Museum of Southwestern Biology and Department of Biology, University of New Mexico, Albuquerque, NM, USA.
Department of Evolution, Ecology and Organismal Biology, The Ohio State University, Columbus, OH, USA.
Oecologia. 2021 Feb;195(2):435-451. doi: 10.1007/s00442-021-04854-6. Epub 2021 Jan 23.
Turnover in species composition between sites, or beta diversity, is a critical component of species diversity that is typically influenced by geography, environment, and biotic interactions. Quantifying turnover is particularly challenging, however, in multi-host, multi-parasite assemblages where undersampling is unavoidable, resulting in inflated estimates of turnover and uncertainty about its spatial scale. We developed and implemented a framework using null models to test for community turnover in avian haemosporidian communities of three sky islands in the southwestern United States. We screened 776 birds for haemosporidian parasites from three genera (Parahaemoproteus, Plasmodium, and Leucocytozoon) by amplifying and sequencing a mitochondrial DNA barcode. We detected infections in 280 birds (36.1%), sequenced 357 infections, and found a total of 99 parasite haplotypes. When compared to communities simulated from a regional pool, we observed more unique, single-mountain haplotypes and fewer haplotypes shared among three mountain ranges than expected, indicating that haemosporidian communities differ to some degree among adjacent mountain ranges. These results were robust even after pruning datasets to include only identical sets of host species, and they were consistent for two of the three haemosporidian genera. The two more distant mountain ranges were more similar to each other than the one located centrally, suggesting that the differences we detected were due to stochastic colonization-extirpation dynamics. These results demonstrate that avian haemosporidian communities of temperate-zone forests differ on relatively fine spatial scales between adjacent sky islands. Null models are essential tools for testing the spatial scale of turnover in complex, undersampled, and poorly known systems.

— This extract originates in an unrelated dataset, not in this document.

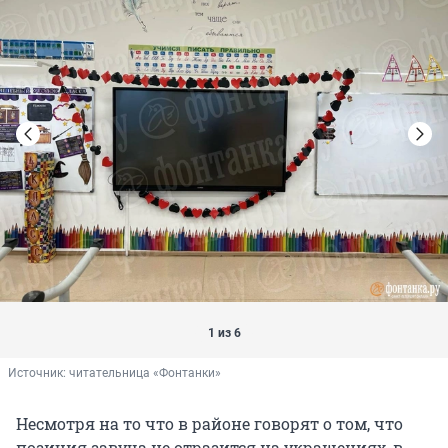
1 из 6
Источник: 
читательница «Фонтанки»
Несмотря на то что в районе говорят о том, что
позиция завуча не отразится на украшениях, в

生境内物种组成的变化(即β多样性)是物种多样性的一个关键组成部分,通常受到地理、环境和生物相互作用的影响。然而,在多宿主、多寄生虫组合中,量化物种组成变化特别具有挑战性,因为不可避免地会出现抽样不足的情况,这导致物种组成变化的估计值膨胀,并且对其空间尺度存在不确定性。我们开发并实施了一个使用零模型的框架,以测试美国西南部三个天空岛屿上的鸟类血孢子虫群落的群落变化。我们通过扩增和测序线粒体 DNA 条码,从三个属(疟原虫、疟原虫和白细胞虫)筛选了 776 只鸟类的血孢子虫寄生虫。我们在 280 只鸟类(36.1%)中检测到感染,对 357 个感染进行了测序,共发现 99 个寄生虫单倍型。与从区域池模拟的群落相比,我们观察到更多独特的、单一山脉的单倍型,而在三个山脉之间共享的单倍型较少,这表明血孢子虫群落在一定程度上在相邻山脉之间存在差异。即使在修剪数据集以仅包含相同的宿主物种集后,这些结果仍然是稳健的,并且对于三个血孢子虫属中的两个属都是如此。两个更远的山脉彼此之间比位于中心的山脉更相似,这表明我们检测到的差异是由于随机的殖民化-灭绝动态造成的。这些结果表明,温带森林的鸟类血孢子虫群落之间在相邻天空岛屿之间的相对较小的空间尺度上存在差异。零模型是测试复杂、抽样不足和了解甚少的系统中物种组成变化空间尺度的重要工具。